Option Handling in Tradefed

Option handling lies at the heart of Trade Federation's modular approach. In particular, options are the mechanism by which the Developer, Integrator, and Test Runner can work together without having to duplicate each-other's work. Put simply, our implementation of option handling allows the Developer to mark a Java class member as being configurable, at which point the value of that member may be augmented or overridden by the Integrator, and may be subsequently augmented or overridden by the Test Runner. This mechanism works for all Java intrinsic types, as well as for any Maps or Collections of intrinsic types.

Note: The option-handling mechanism only works for classes implementing one of the interfaces included in the Test Lifecycle, and only when that class is instantiated by the lifecycle machinery.


To start off, the developer marks a member with the @Option annotation. They specify (at a minimum) the name and description values, which specify the argument name associated with that Option, and the description that will be displayed on the TF console when the command is run with --help or --help-all.

As an example, let's say we want to build a functional phone test which will dial a variety of phone numbers, and will expect to receive a sequence of DTMF tones from each number after it connects.

public class PhoneCallFuncTest extends IRemoteTest {
    @Option(name = "timeout", description = "How long to wait for connection, in millis")
    private long mWaitTime = 30 * 1000;  // 30 seconds

    @Option(name = "call", description = "Key: Phone number to attempt.  " +
            "Value: DTMF to expect.  May be repeated.")
    private Map<String, String> mCalls = new HashMap<String, String>;

    public PhoneCallFuncTest() {
        mCalls.add("123-456-7890", "01134");  // default

That's all that's required for the Developer to set up two points of configuration for that test. They could then go off and use mWaitTime and mCalls as normal, without paying much attention to the fact that they're configurable. Because the @Option fields are set after the class is instantiated, but before the run method is called, that provides an easy way for implementors to set up defaults for or perform some kind of filtering on Map and Collection fields, which are otherwise append-only.
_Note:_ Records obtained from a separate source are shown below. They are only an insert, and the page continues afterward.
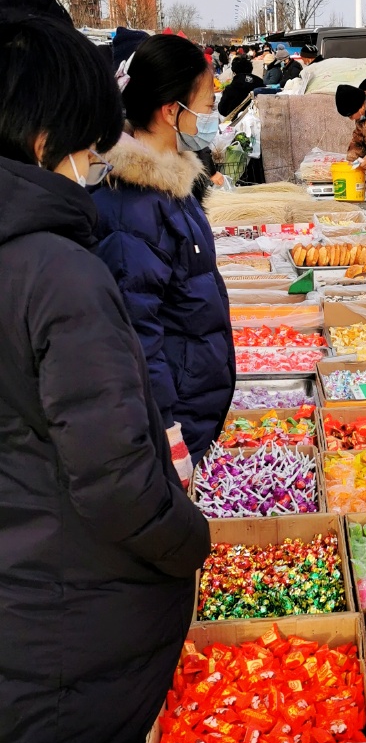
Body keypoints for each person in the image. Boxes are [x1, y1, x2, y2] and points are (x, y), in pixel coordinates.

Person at [0, 13, 210, 743]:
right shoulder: (56, 268)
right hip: (69, 627)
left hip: (29, 590)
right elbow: (118, 481)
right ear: (46, 130)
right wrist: (192, 540)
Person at [93, 33, 235, 464]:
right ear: (173, 110)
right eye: (208, 106)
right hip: (173, 415)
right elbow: (138, 333)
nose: (212, 116)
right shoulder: (131, 206)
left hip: (193, 400)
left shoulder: (172, 187)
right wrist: (168, 428)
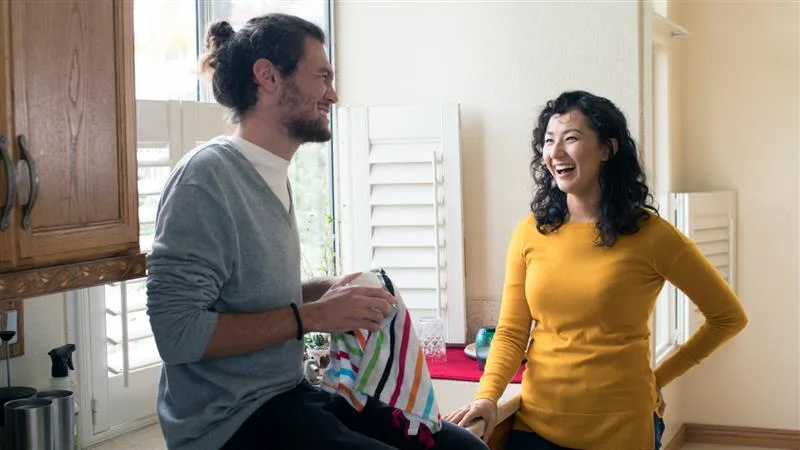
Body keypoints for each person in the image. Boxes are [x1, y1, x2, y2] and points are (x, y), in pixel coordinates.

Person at [145, 13, 488, 450]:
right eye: (322, 76)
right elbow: (177, 334)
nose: (333, 94)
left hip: (287, 396)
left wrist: (322, 291)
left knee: (464, 448)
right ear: (269, 77)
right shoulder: (205, 179)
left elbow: (241, 298)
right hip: (227, 424)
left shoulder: (272, 176)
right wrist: (313, 317)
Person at [446, 90, 748, 449]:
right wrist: (487, 395)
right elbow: (512, 332)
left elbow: (728, 317)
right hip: (536, 428)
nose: (555, 152)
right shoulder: (530, 232)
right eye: (549, 141)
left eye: (571, 138)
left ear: (607, 149)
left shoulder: (652, 235)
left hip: (623, 431)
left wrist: (658, 377)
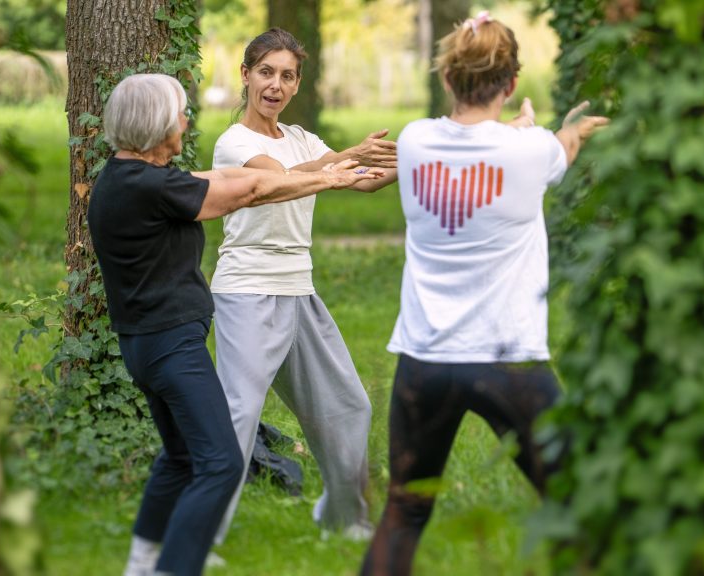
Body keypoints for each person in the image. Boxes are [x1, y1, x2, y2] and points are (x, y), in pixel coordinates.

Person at [86, 73, 382, 576]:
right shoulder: (152, 188)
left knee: (180, 457)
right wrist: (327, 177)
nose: (186, 121)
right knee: (221, 462)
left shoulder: (126, 179)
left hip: (145, 345)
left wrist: (335, 165)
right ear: (158, 125)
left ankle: (143, 561)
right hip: (170, 348)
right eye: (180, 114)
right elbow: (247, 191)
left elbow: (223, 181)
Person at [359, 12, 608, 576]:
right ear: (512, 83)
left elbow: (475, 139)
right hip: (510, 363)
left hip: (425, 361)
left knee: (403, 511)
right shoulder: (531, 151)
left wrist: (518, 130)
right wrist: (566, 126)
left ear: (448, 78)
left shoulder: (418, 141)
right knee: (580, 506)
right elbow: (561, 147)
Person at [209, 27, 398, 545]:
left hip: (299, 291)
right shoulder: (235, 143)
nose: (275, 84)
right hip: (248, 292)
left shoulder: (302, 139)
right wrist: (340, 162)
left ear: (297, 85)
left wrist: (416, 159)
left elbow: (360, 177)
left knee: (348, 406)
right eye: (266, 72)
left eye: (287, 76)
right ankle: (198, 539)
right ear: (245, 76)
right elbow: (277, 182)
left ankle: (344, 519)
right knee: (238, 415)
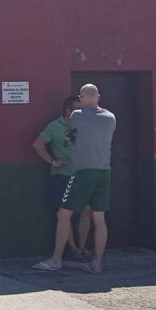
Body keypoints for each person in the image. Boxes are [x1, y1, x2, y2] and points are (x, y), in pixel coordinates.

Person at [34, 84, 115, 273]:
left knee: (63, 214)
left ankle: (56, 260)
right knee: (99, 218)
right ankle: (96, 263)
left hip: (82, 171)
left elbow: (71, 138)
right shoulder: (111, 117)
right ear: (98, 97)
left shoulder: (77, 115)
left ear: (82, 97)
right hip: (104, 171)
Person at [32, 95, 91, 260]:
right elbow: (38, 144)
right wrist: (52, 161)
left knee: (87, 210)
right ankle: (71, 247)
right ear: (68, 111)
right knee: (65, 213)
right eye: (79, 110)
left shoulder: (85, 126)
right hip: (63, 175)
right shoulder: (55, 127)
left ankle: (82, 246)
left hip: (83, 174)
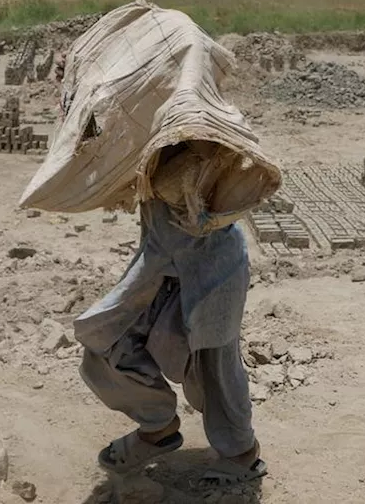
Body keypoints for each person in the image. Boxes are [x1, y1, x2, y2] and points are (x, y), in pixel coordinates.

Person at [75, 140, 267, 487]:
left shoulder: (209, 145)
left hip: (213, 274)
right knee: (107, 340)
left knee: (214, 368)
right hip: (162, 273)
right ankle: (158, 426)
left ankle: (241, 454)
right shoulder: (147, 143)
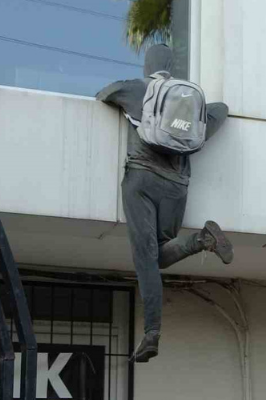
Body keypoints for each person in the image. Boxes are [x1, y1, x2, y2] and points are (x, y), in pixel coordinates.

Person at [97, 44, 234, 363]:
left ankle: (152, 332)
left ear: (149, 66)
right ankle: (202, 239)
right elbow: (222, 110)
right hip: (177, 186)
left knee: (146, 256)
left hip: (141, 180)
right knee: (158, 253)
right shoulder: (188, 104)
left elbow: (105, 93)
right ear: (171, 68)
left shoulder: (137, 88)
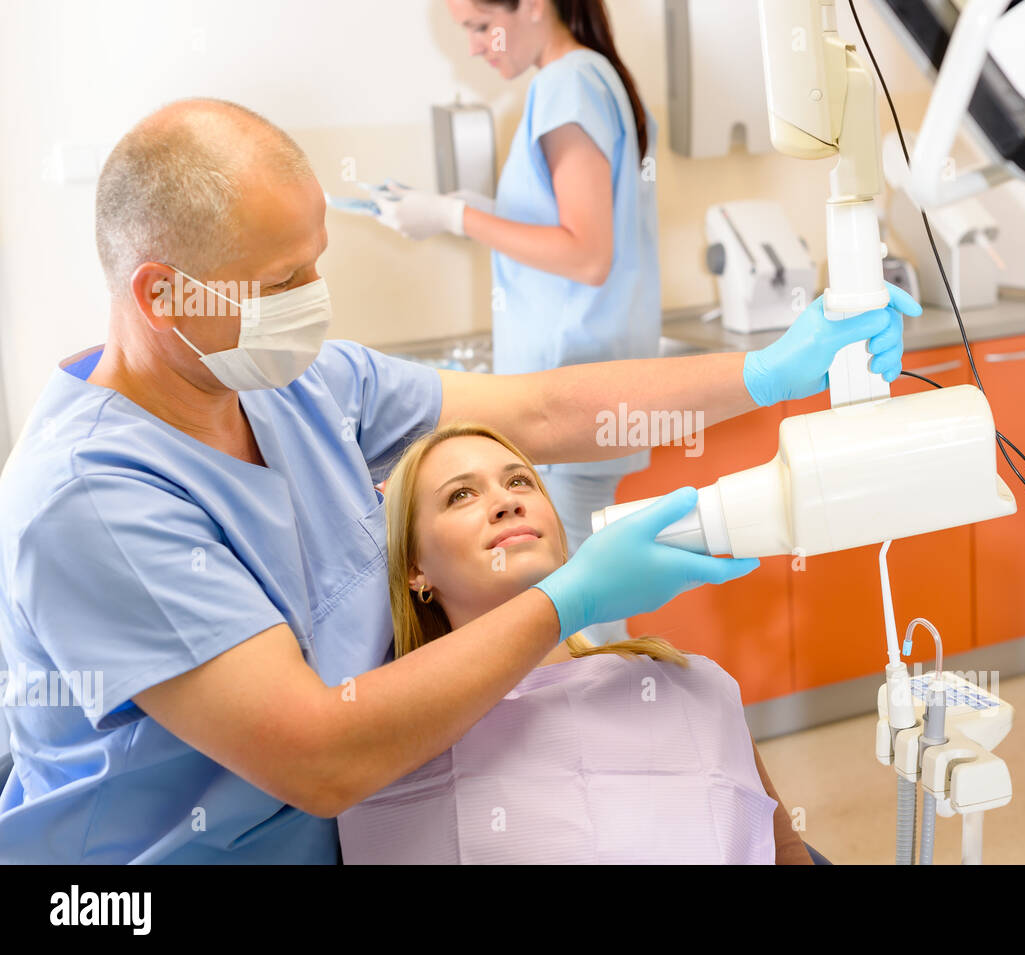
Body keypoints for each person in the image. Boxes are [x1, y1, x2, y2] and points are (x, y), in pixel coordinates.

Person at [0, 97, 916, 863]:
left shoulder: (293, 384)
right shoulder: (91, 501)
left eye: (318, 259)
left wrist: (769, 372)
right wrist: (571, 597)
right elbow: (319, 756)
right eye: (284, 279)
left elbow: (546, 412)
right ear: (165, 295)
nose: (315, 296)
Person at [337, 423, 813, 863]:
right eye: (461, 495)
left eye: (520, 481)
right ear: (415, 569)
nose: (507, 502)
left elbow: (785, 851)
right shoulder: (384, 743)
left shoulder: (687, 683)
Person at [368, 0, 660, 644]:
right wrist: (482, 211)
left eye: (477, 27)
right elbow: (573, 232)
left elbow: (585, 253)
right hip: (589, 384)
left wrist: (454, 219)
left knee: (583, 603)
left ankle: (613, 732)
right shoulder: (593, 77)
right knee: (588, 591)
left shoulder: (567, 83)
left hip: (568, 391)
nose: (474, 47)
The Integrator works in the world of Configurations, which are written in XML. The config format allows the Integrator to set (or append) a value for any @Option field. For instance, suppose the Integrator wanted to define a lower-latency test that calls the default number, as well as a long-running test that calls a variety of numbers. They could create a pair of configurations that might look like the following:

<?xml version="1.0" encoding="utf-8"?>
<configuration description="low-latency default test; low-latency.xml">
    <test class="com.example.PhoneCallFuncTest">
        <option name="timeout" value="5000" />
<?xml version="1.0" encoding="utf-8"?>
<configuration description="call a bunch of numbers; many-numbers.xml">
    <test class="com.example.PhoneCallFuncTest">
        <option name="call" key="111-111-1111" value="#*#*TEST1*#*#" />
        <option name="call" key="222-222-2222" value="#*#*TEST2*#*#" />
        <!-- ... -->

Test Runner

The Test Runner also has access to these configuration points via the Trade Federation console. First and foremost, they will run a Command (that is, a config and all of its arguments) with the run command <name> instruction (or run <name> for short). Beyond that, they can specify any list of arguments are part of the command, which may replace or append to fields specified by Lifecycle Objects within each config.
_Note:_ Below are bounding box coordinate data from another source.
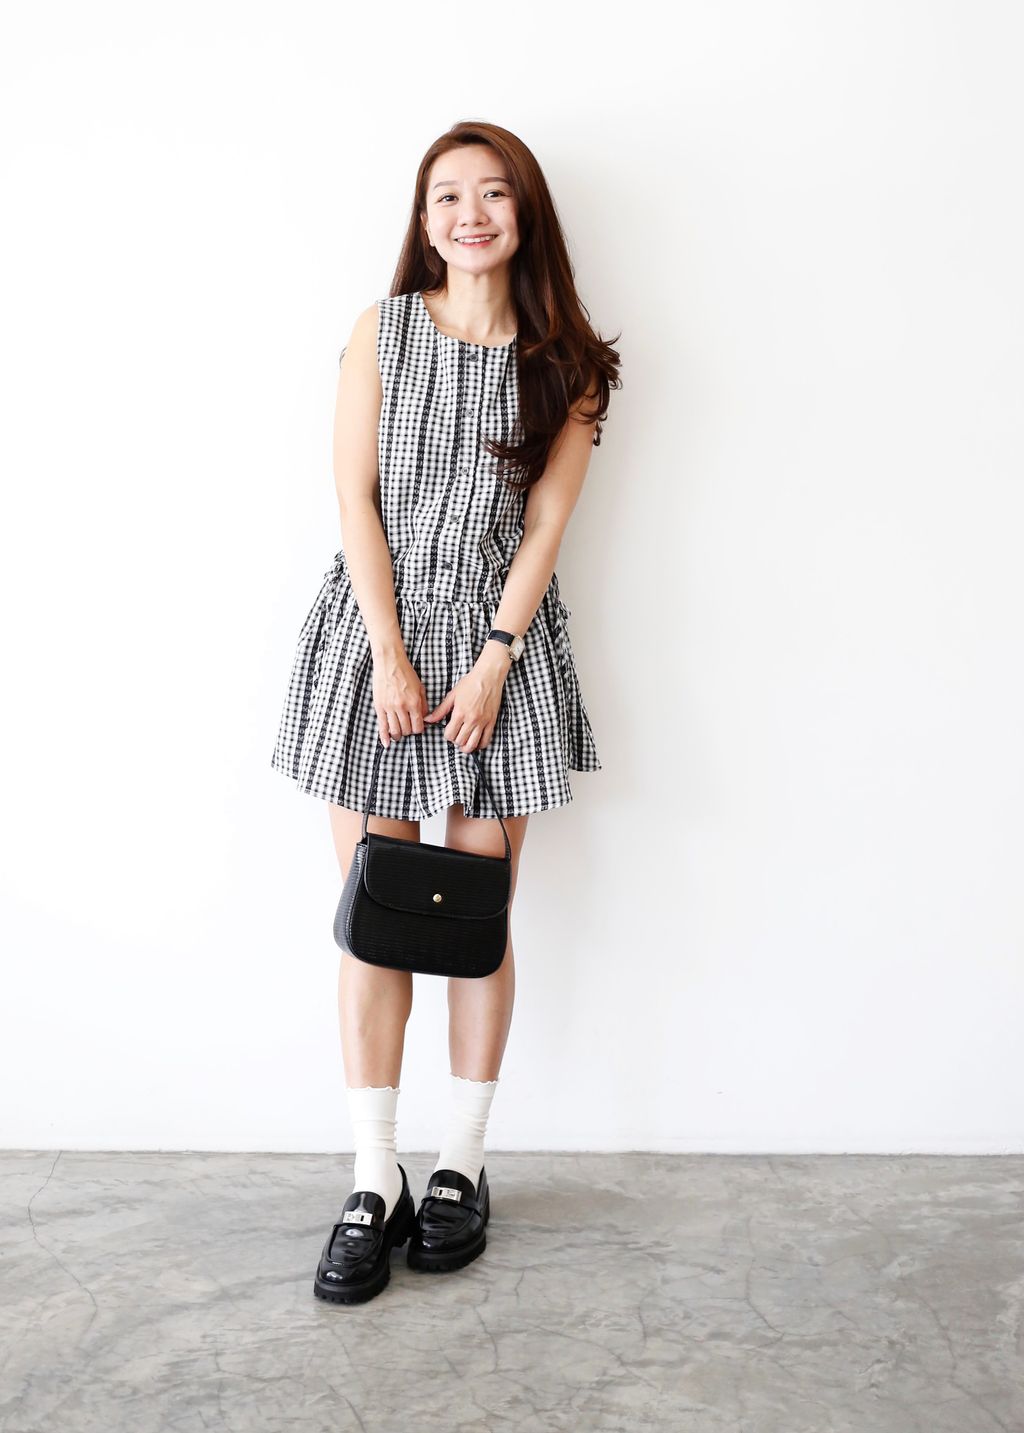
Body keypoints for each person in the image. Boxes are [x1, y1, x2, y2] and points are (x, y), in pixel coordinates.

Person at [270, 120, 621, 1304]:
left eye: (492, 193)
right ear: (423, 222)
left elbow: (547, 524)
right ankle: (373, 1176)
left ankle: (462, 1164)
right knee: (376, 917)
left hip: (499, 658)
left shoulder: (568, 363)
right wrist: (388, 651)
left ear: (525, 213)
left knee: (475, 914)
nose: (470, 214)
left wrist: (493, 659)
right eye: (446, 197)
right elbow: (353, 499)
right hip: (373, 645)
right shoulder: (381, 331)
To run the low-latency test with the many-numbers phone numbers, the Test Runner could execute:

tf> run low-latency.xml --call 111-111-1111 #*#*TEST1*#*# --call 222-222-2222 #*#*TEST2*#*#

Or, to get a similar effect from the opposite direction, the Test Runner could reduce the wait time for the many-numbers test:

tf> run many-numbers.xml --timeout 5000

Option Ordering

You might notice that the call option underlying implementation is a Map so upon repeated --call on the command line they will all be stored.
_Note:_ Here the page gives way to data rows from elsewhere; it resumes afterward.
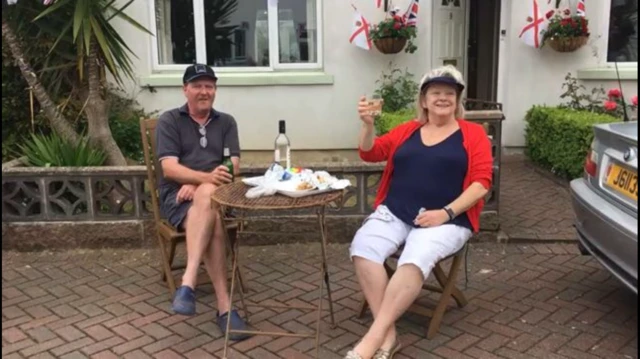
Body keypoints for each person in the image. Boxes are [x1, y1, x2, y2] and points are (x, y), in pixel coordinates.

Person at [345, 65, 493, 359]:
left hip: (447, 220)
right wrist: (367, 124)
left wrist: (445, 213)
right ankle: (388, 336)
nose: (442, 98)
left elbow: (481, 184)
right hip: (396, 211)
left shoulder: (472, 134)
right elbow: (370, 152)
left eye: (449, 93)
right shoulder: (408, 130)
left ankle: (373, 340)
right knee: (363, 248)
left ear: (457, 100)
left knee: (413, 260)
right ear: (424, 101)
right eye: (435, 92)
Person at [155, 63, 251, 341]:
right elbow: (169, 169)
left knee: (209, 196)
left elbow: (232, 168)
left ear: (215, 91)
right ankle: (224, 308)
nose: (204, 91)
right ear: (185, 89)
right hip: (177, 199)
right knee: (214, 216)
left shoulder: (227, 122)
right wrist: (203, 181)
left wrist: (198, 184)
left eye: (209, 86)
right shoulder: (170, 120)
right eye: (197, 85)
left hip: (216, 195)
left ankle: (188, 281)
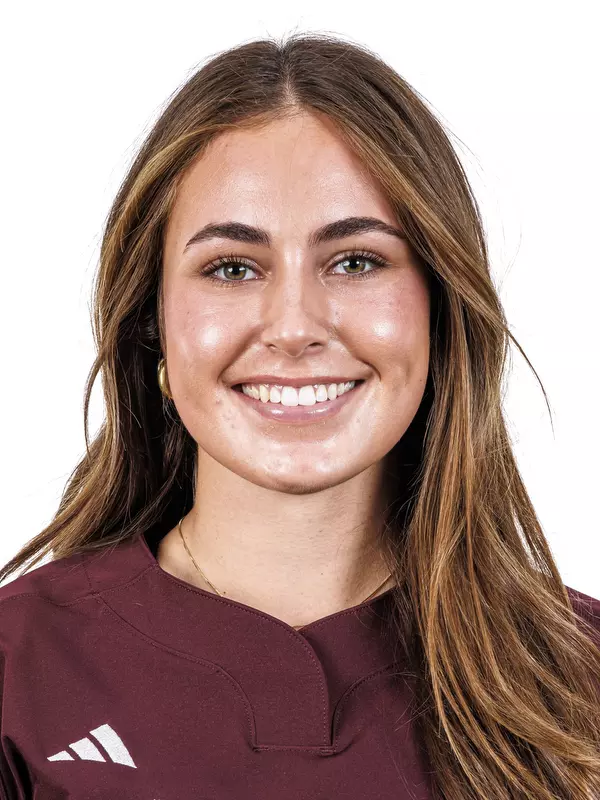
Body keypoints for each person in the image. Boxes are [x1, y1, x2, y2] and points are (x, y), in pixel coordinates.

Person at [1, 33, 599, 800]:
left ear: (438, 308)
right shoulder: (20, 676)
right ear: (152, 318)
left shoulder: (578, 681)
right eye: (232, 268)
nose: (293, 326)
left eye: (355, 262)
The option timeout, which has an underlying implementation of long, can only store one value. So only the last value specified will be stored. --timeout 5 --timeout 10 will result in timeout containing 10.

In case of a List or Collection as the underlying implementation, all the values will be stored, in the order specified on the command line.

Boolean Options

Options of boolean underlying type can be set to true by directly passing the option name, for example, --[option-name] and can be set to false using the syntax --no-[option-name].